On top of the racial ill-will came the war on drugs, and its own
tendency to target racial minorities and the poor. Coleman was
hired by the Panhandle Regional Narcotics Task Force, based 50
miles from Tulia in Amarillo, one of almost 1,000
semi-autonomous drug task forces around the US with a mandate
to root out the networks of drug production and distribution in even
the remotest rural areas. The problem is, such task forces depend
on the states and the federal government for funding, and that
funding in turn is almost entirely dependent on demonstrable
results, as measured in arrests and convictions. One can begin to
see the mutual attraction between Coleman and the narcotics guys
in Amarillo: he was unscrupulous enough to give them the
numbers they needed, and they in turn represented an ideal
opportunity for him to redeem his faltering career. Coleman thus
came to resemble Nick Corey, the grotesque Texas sheriff in Jim
Thompson's classic crime novel Pop. 1280, who is so awash in a
sea of corruption that he can dissociate from reality entirely without
anyone seeming to notice until it is tragically too late.

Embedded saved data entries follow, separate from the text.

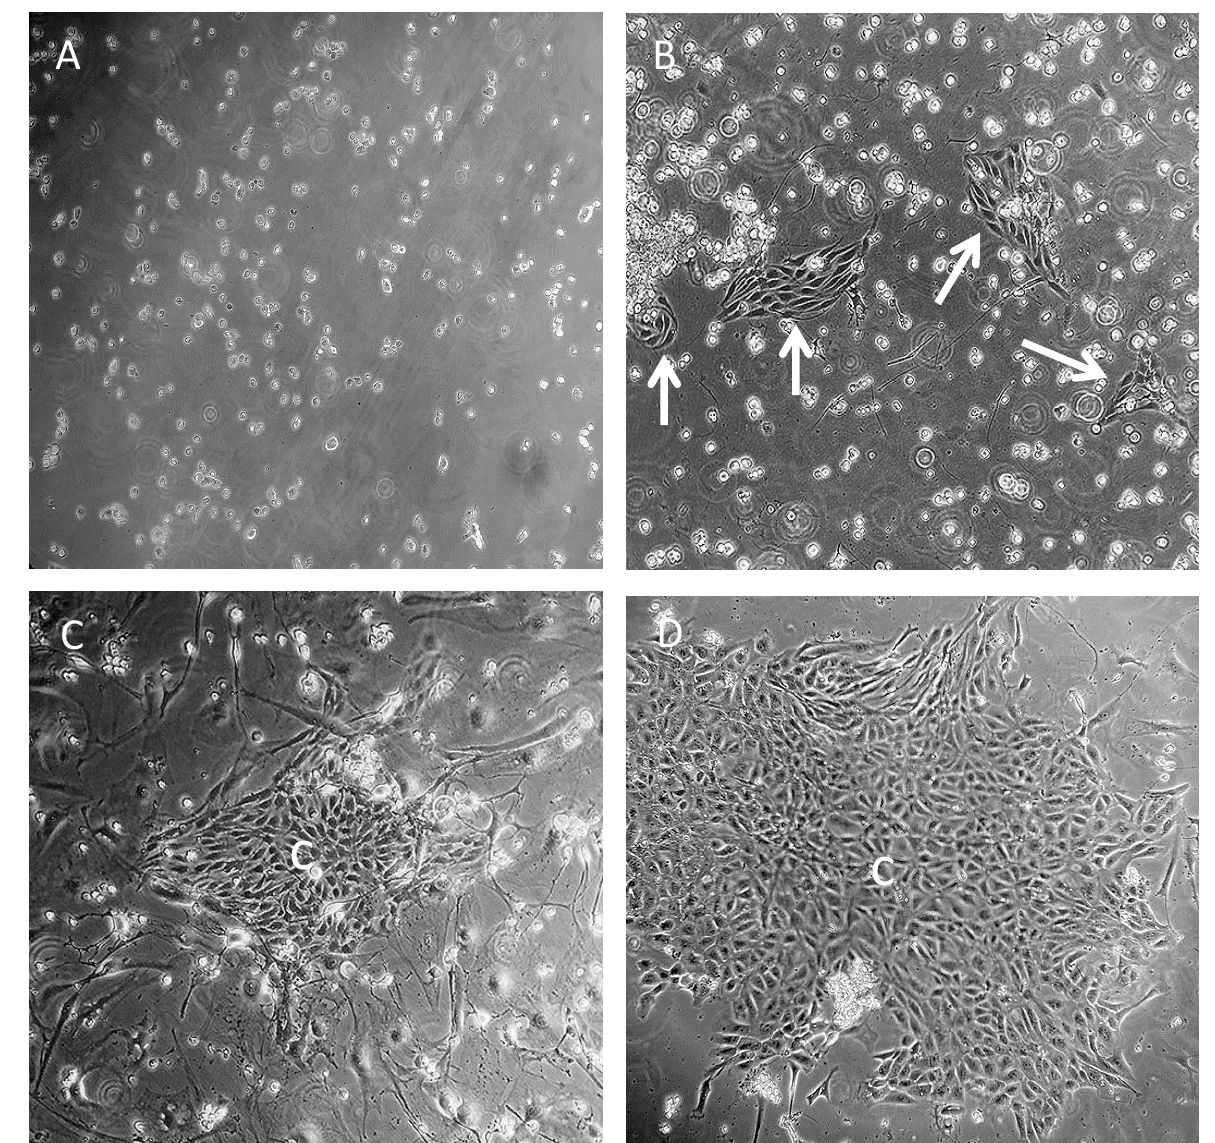
Figure 1. Freshly isolated single SCs ( A ) or SC clusters ( B – D ) were seeded on collagen-coated T25 flasks with ( C ) or without irradiated feeder cells ( A , B , D ). After 24 h ( A , B ) or 72 h ( D ) complete CM was added. Single SCs showed less numbers and patches ( A ) compared to SC clusters with larger patches of SCs after 24 h ( B , arrows). After 72 h, SC clusters with complete CM only ( D ) formed larger colonies (c) compared to SC clusters seeded onto irradiated feeder cells ( C ) (magnification ×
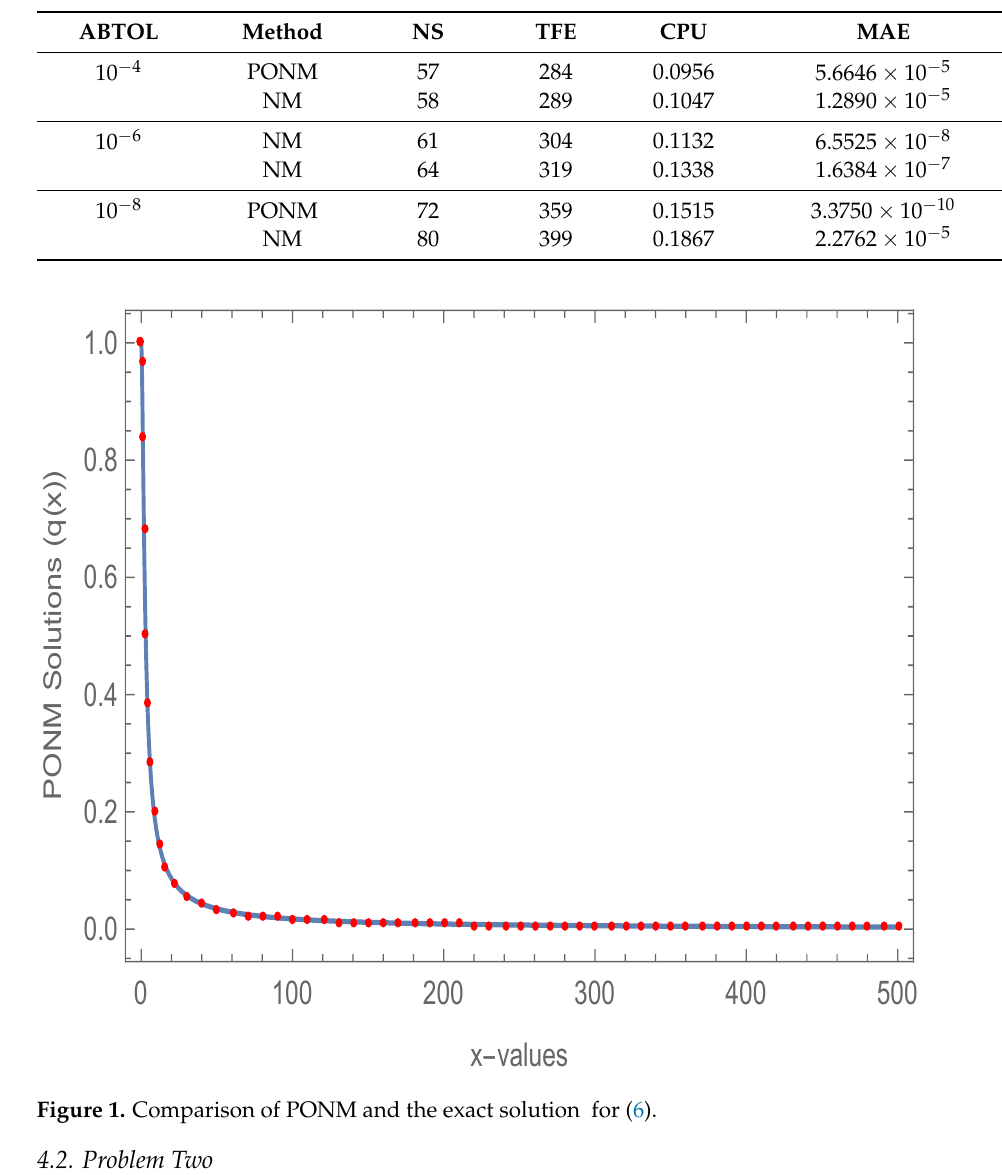
Table 2. Numerical results for (6) with h 0 = 10 − 3 , x ∈ [ 0,500 ] .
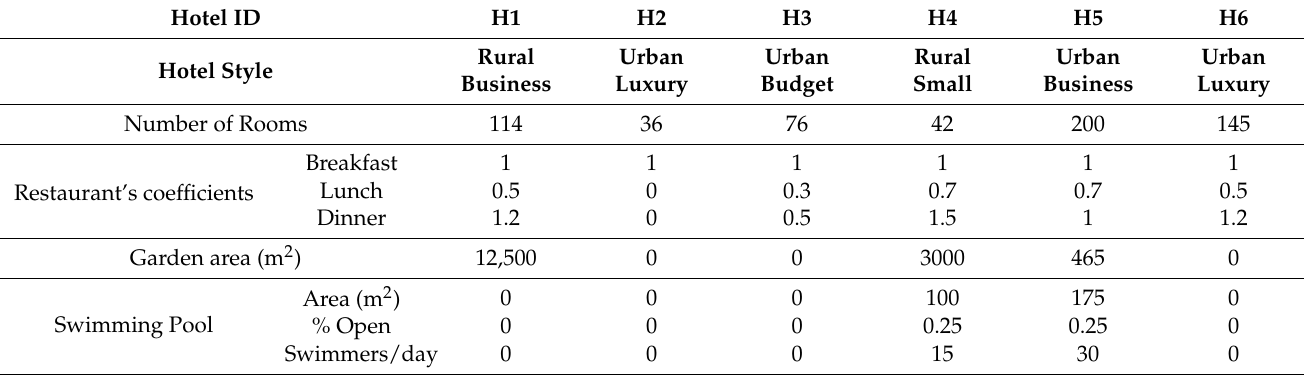
Table 16. Hotels’ main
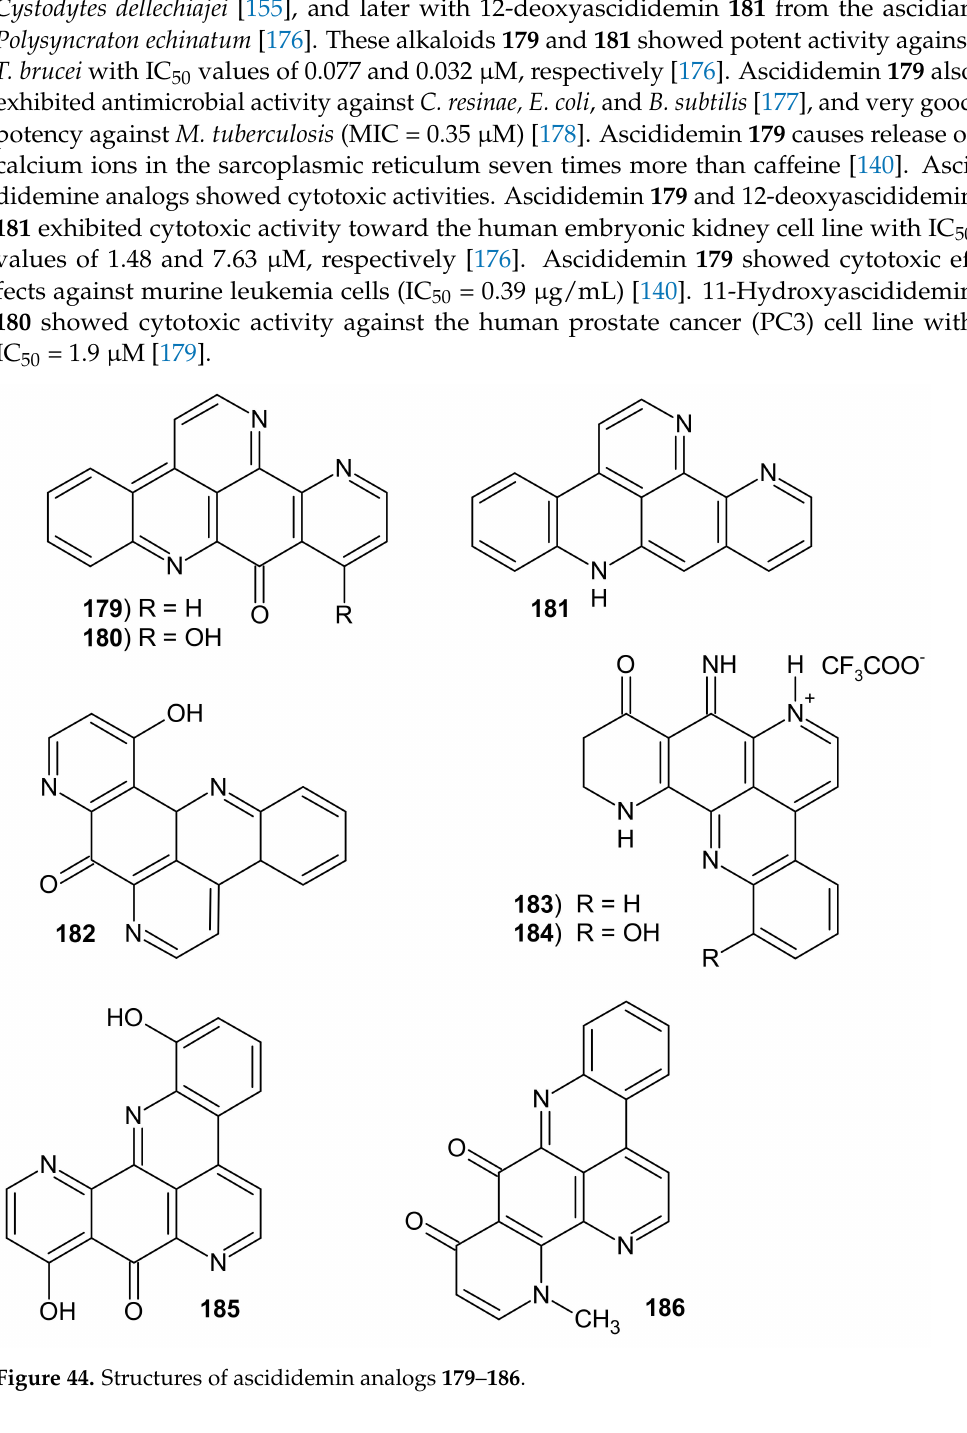
Ascididemin analogs also possess a pyridine ring fused to the pyridoacridine scaffold (Figure 44). Ascididemin 179 was isolated from the tunicate Didemnum sp. and the ascidian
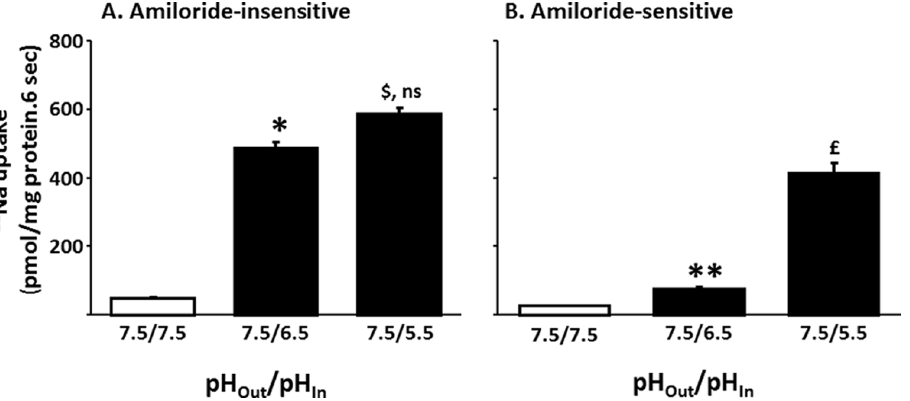
Figure 9. Effect of varying outward acid pH-gradients on Na-HCO 3 cotransport activities in basolateral membrane vesicles from proximal colon. Proton/HCO 3 gradient-driven 22 Na uptake (0.1 mM) was measured as described in the Method section with different extravesicular pH in presence and absence of inhibitors (1 mM amiloride or 1 m M HOE694). Both one-unit (pHo/pHi: 7.5/6.5) and two-unit (pHo/pHi: 7.5/5.5) outward acid pH-gradients stimulated the amiloride-insensitive Na-HCO 3 cotransport. A two-unit, but not a one-unit outward acid pH gradient stimulated amiloride-sensitive Na-HCO 3 cotransport. Uptake obtained in presence of amiloride represented amiloride-insensitive proton/HCO 3 gradient-driven uptake. Amiloride-sensitive uptake (which also includes HOE694 sensitive Na-H exchange) was calculated by subtracting uptake obtained in presence of amiloride from that of uptake in the absence of inhibitors. HOE694-sensitive uptake was calculated by subtracting uptake obtained in presence of HOE694 from that of uptake in the absence of inhibitors. Amiloride-sensitive proton/HCO 3 gradient-driven uptake was calculated by subtracting HOE694-sensitive uptake from that of amiloride-sensitive uptake. * p , 0.02 compared to 7.5/7.5 (pHo/pHi) in amiloride- insensitive; $ p , 0.002 compared to 7.5/7.5 (pHo/pHi) in amiloride-insensitive; ** p , 0.004 compared to 7.5/7.5 (pHo/pHi) in amiloride-sensitive; * p , 0.001 compared to 7.5/7.5 (pHo/pHi) in amiloride-sensitive; ns: not significant compared to 7.5/6.5 (pHo/pHi) in amiloride-insensitive.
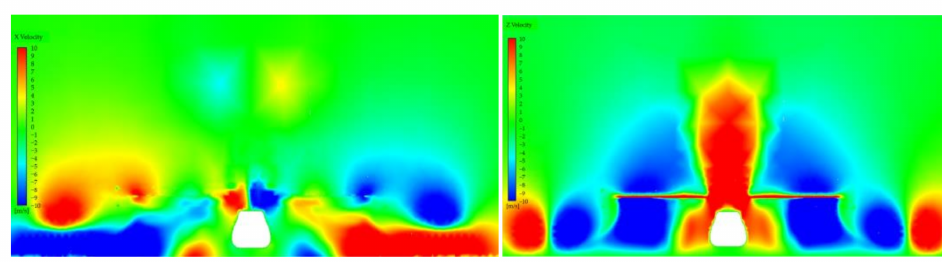
Figure 6. X-direction and Z-direction velocity contours.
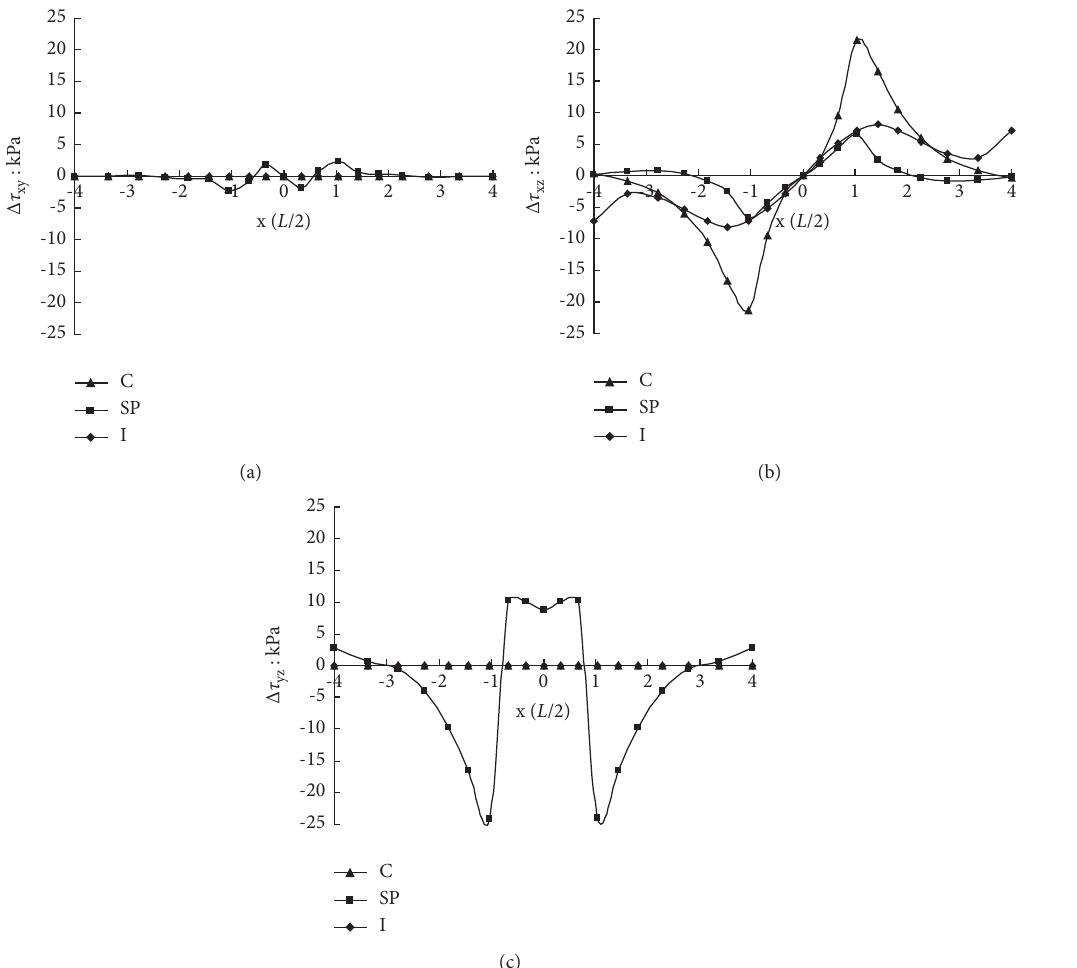
Figure 8: (a) Δ τ xy , (b) Δ τ xz , and (c) Δ τ yz for various soil elements along tunnel axis after excavation for case C. Monitored elements: C, crown; SP, left spring line or right spring line; and I,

"That's Tom Coleman all over," says Jeff Blackburn. "He was a
wayward loser, and this was his big chance, so he grabbed it. In
some ways I feel sorry for him - I won't be sending him Christmas
cards or anything. But really he's just a sick pawn in someone
else's game. The drug task forces have gone completely out of
control, and there are Tom Colemans running riot all over the
place. The only thing that makes him different is how provably
corrupt he is."
Thanks to Blackburn and his backers from various campaign
groups, notably the National Association for the Advancement of
Colored People's Legal Defence Fund, there has been some
modest progress in stopping the rot that Coleman created in Tulia.
Negative publicity about the fiasco has been instrumental, and in
recent months the Swisher County district attorney has shown a
certain reluctance to follow through with the outstanding cases -
apparently out of fear that any new trial would turn into an
embarrassing media circus.
In April, another sibling of Kizzie White's, Tanya, managed to clear
her name after proving - with Jeff Blackburn's help - that she was
not in Tulia at the time that Coleman said she was selling him
cocaine, but was in fact cashing a cheque in Oklahoma City, some
250 miles away. That was the first major victory for the defence
since the affair began. Then, three weeks ago, the final defendant
due to come to trial, Zuri Bossett, had her charges dropped by the
district attorney. Not only was there no evidence against her other
than Coleman's word, she also seemed to lead an exemplary life
that had nothing whatsoever to do with drug-dealing. According to
Blackburn, the only thing the prosecution had against her was her
name - and on the indictment they weren't even capable of
spelling that right.
The next stage in the battle will be a major habeas corpus writ
arguing that the evidence was so tainted, and court procedure so
compromised, that a federal judge should immediately quash the
sentences against every last defendant and either throw out the
cases or order new trials. Blackburn and his fellow campaigners
also intend to launch a flurry of civil suits demanding tens of
millions of dollars in compensation for the treatment of their
clients. "I've deemed it my mission to bring these people into the
20th century, never mind the 21st," Blackburn says. "If the
community leaders can't put this situation right by themselves,
we're just going to have to force-feed them some justice."
Interestingly, the key leaders in question - the county sheriff and
the district attorney - have gone deathly quiet. Tom Coleman has
been equally reticent about addressing the mounting accusations
of misconduct against him. For all the kudos attached to his
Lawman of the Year award, he lost his job as a narcotics
investigator in Tulia. He tried a similar line of work in another part
of Texas, but got fired for alleged sexual misconduct with a fellow
agent. He is now believed to be working in Waxahachie, outside
Dallas, as an investigator for a private credit institution.